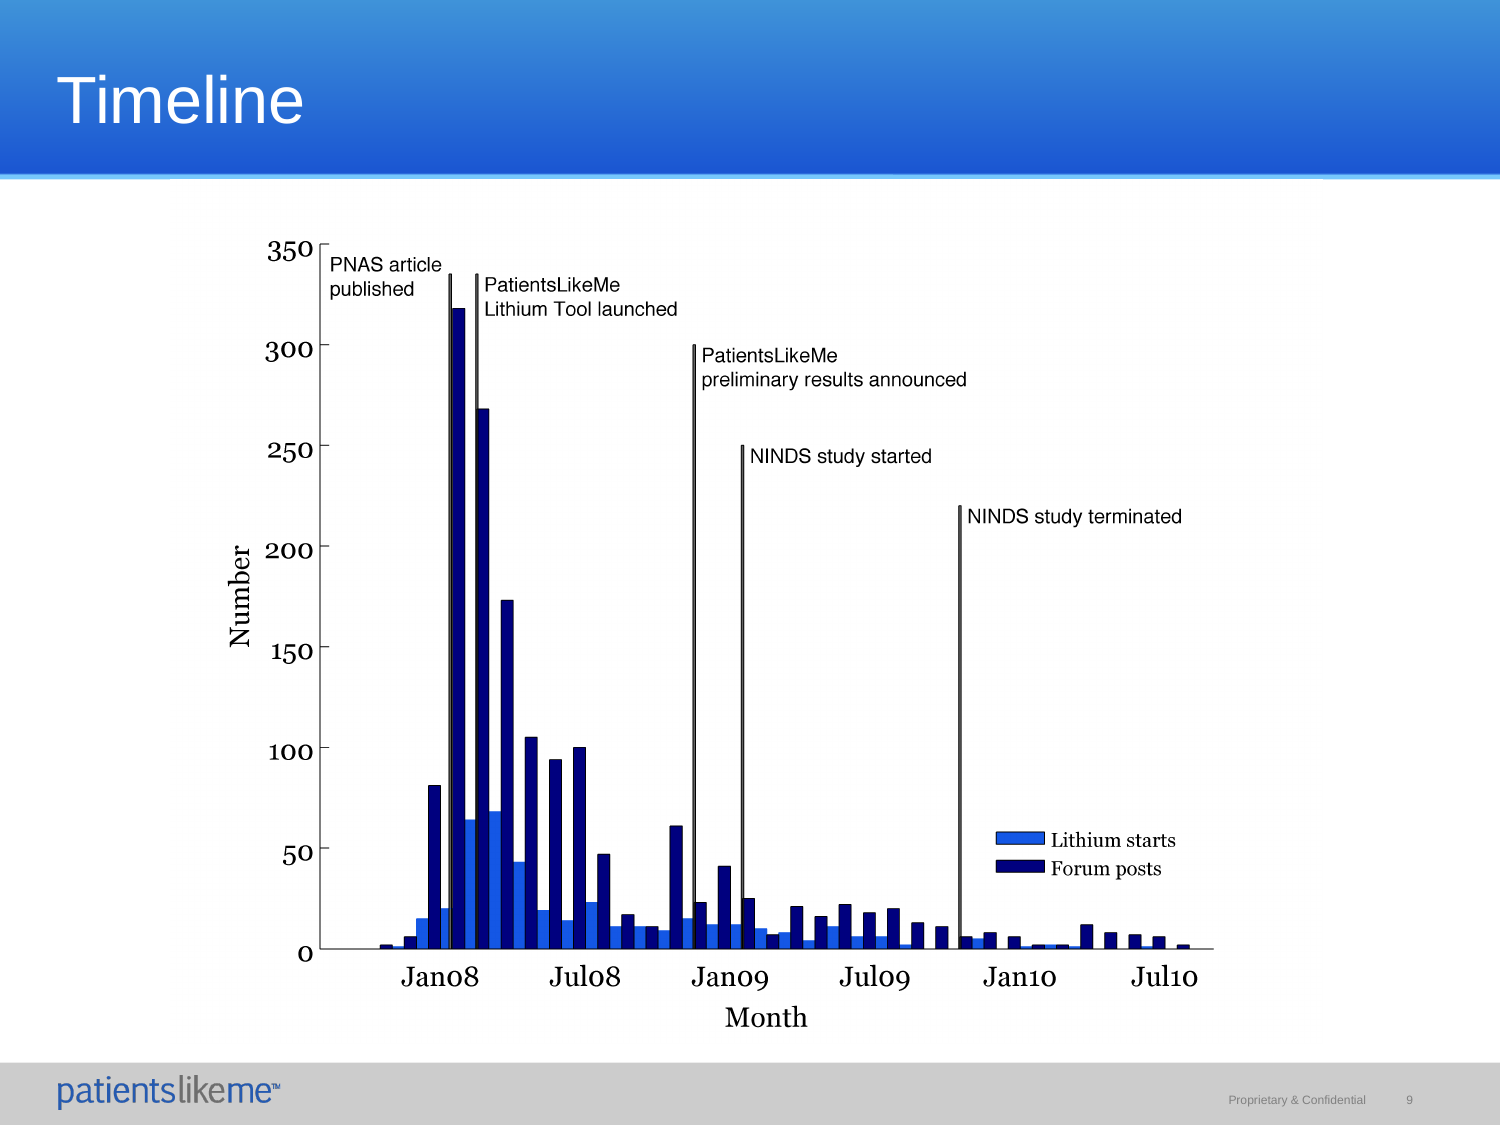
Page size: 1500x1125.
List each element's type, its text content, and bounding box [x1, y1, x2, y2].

picture [58, 1075, 281, 1110]
title Timeline [41, 35, 1453, 166]
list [1, 179, 1492, 1044]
□ □ □
# Written task
Only the lines from the one holding "List each element's" through the end of the listing should appear in the response, each restated exactly.

# Exercise output
List each element's type, its text content, and bounding box [x1, y1, x2, y2].

picture [58, 1075, 281, 1110]
title Timeline [41, 35, 1453, 166]
list [1, 179, 1492, 1044]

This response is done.